# DOCUMENT EXCERPT
════════

Dan Fogelberg “Home Free”

 

 

Today’s Cool Album of the Day (#643 in the Series) is Dan Fogelberg, Home Free

Somehow it’s easier to believe its 40 years since the release of Dan Fogelberg’s inaugural album Home Free than to accept it’s also going on five years since the untimely passing of the Illinois’ native.

Look “Dan Fogelberg” up in Wikipedia and you’ll read that Home Free met with a “lukewarm” response—but that’s not the way it was that fall in Champaign at a time when a college freshman could walk wide-eyed into the music store heaven known as Record Service and encounter a giant display in support of this album.  Suffice it to say it appeared they were buying and selling it by the case!  Such as the state of Mr. Checkbook was at the time however, sad to say that every album that caught my eye couldn’t necessarily follow me home—but my interest was steadily kindled by folks still buzzing about his already legendary sets at places like the Red Herring coffeehouse.

════════

# LISTING
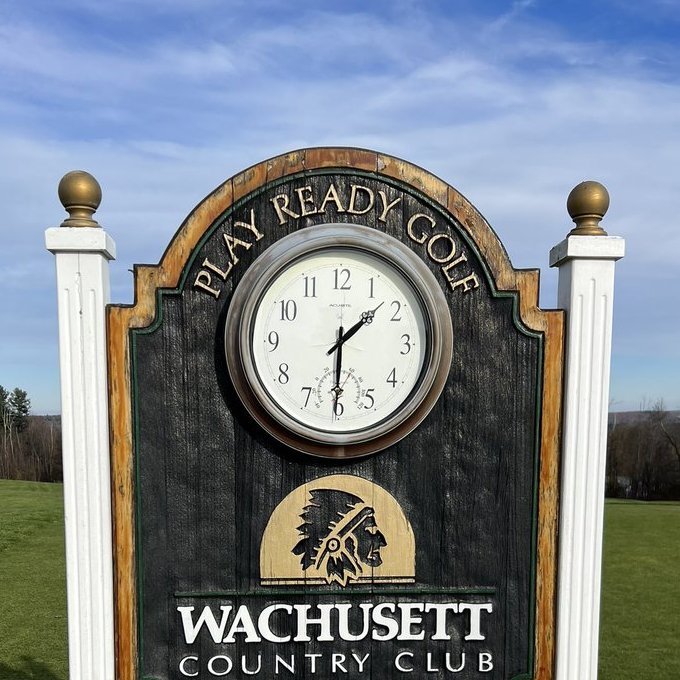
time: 1:30
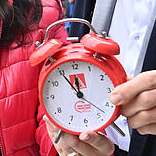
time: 11:54
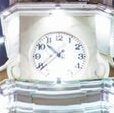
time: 10:37
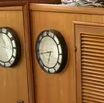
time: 6:43
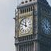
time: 11:49
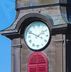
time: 1:48
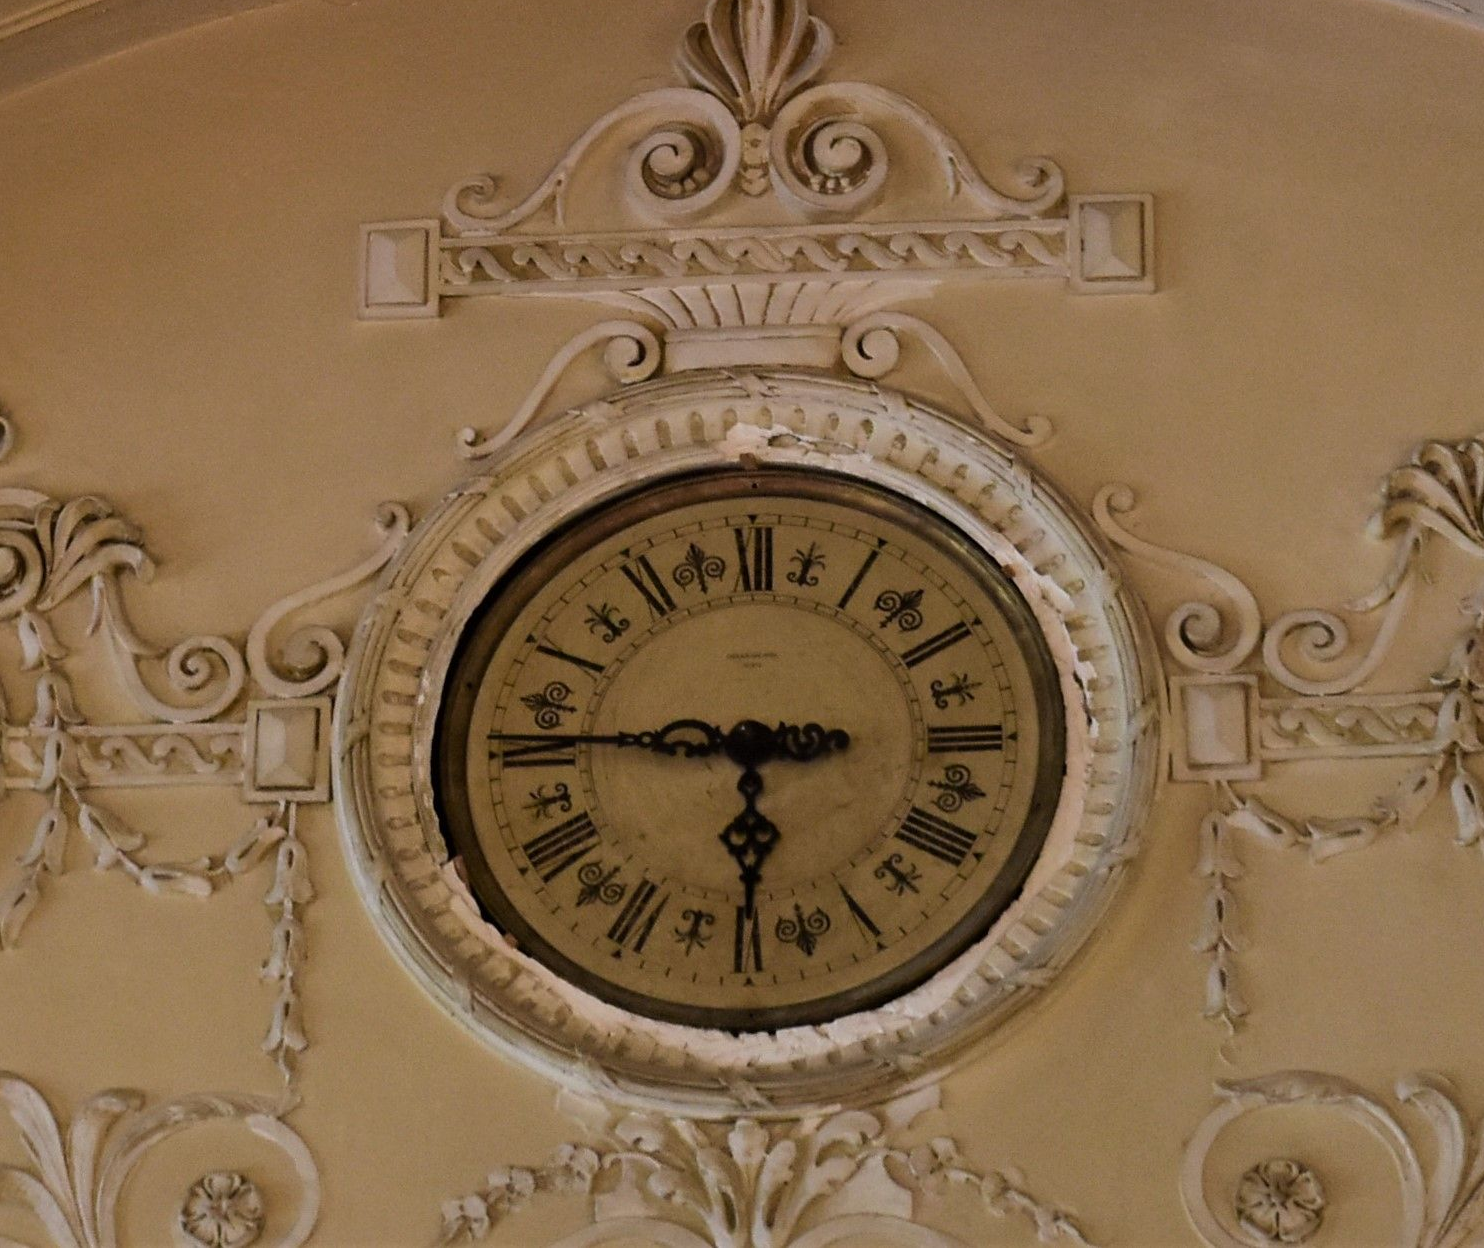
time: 5:45
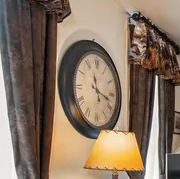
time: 11:17
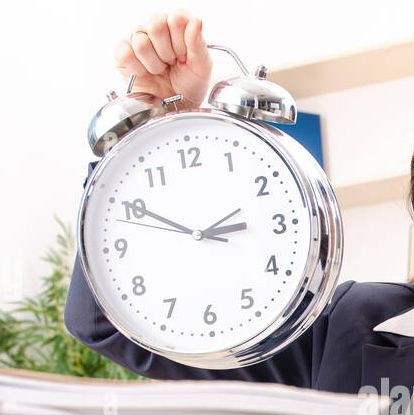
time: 2:50
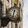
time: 12:32
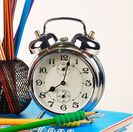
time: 8:02
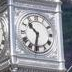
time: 10:31
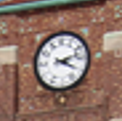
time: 4:12
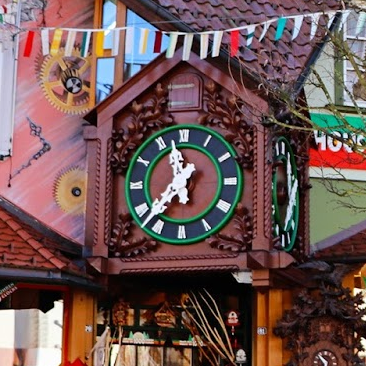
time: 11:37
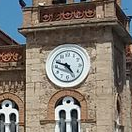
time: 4:48
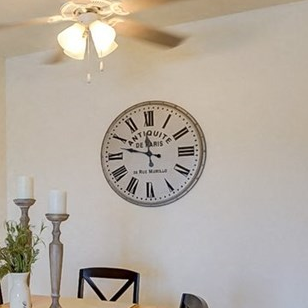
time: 11:47
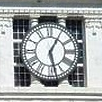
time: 1:28
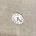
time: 6:21
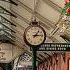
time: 1:13
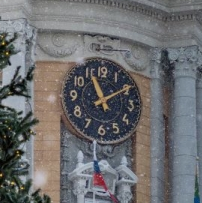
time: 11:09
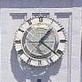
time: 1:21
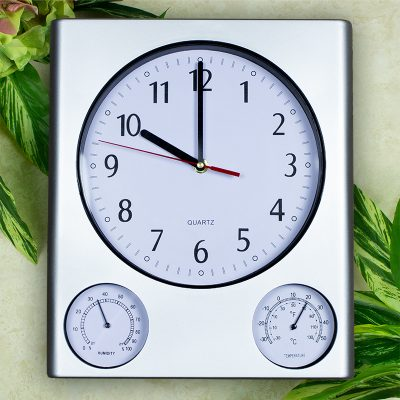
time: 9:59
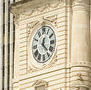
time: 12:23
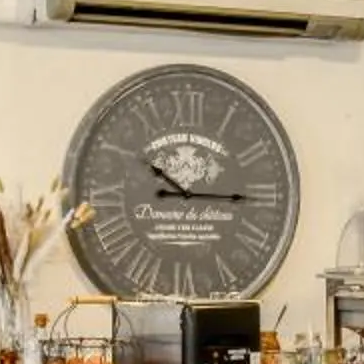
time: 10:14
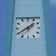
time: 1:39
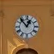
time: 12:53
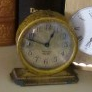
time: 12:46
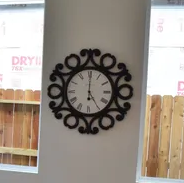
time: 5:00
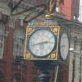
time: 2:42
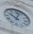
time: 10:02
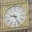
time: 9:25
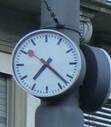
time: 7:22
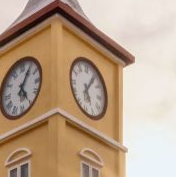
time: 5:05
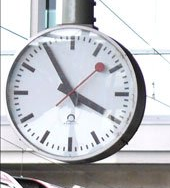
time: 3:54
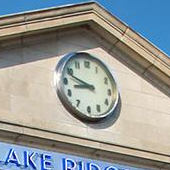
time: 8:48
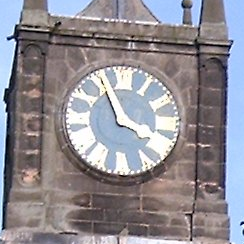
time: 3:55
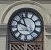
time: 9:56
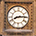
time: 8:14
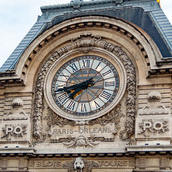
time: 7:42
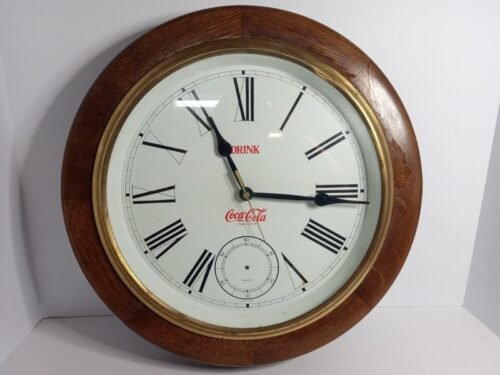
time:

════════

# CHALLENGE
List every place named in the Dan Fogelberg article above, counting states, towns, stores and coffeehouses.

# WRITTEN ANSWER
Illinois, Champaign, Record Service, the Red Herring coffeehouse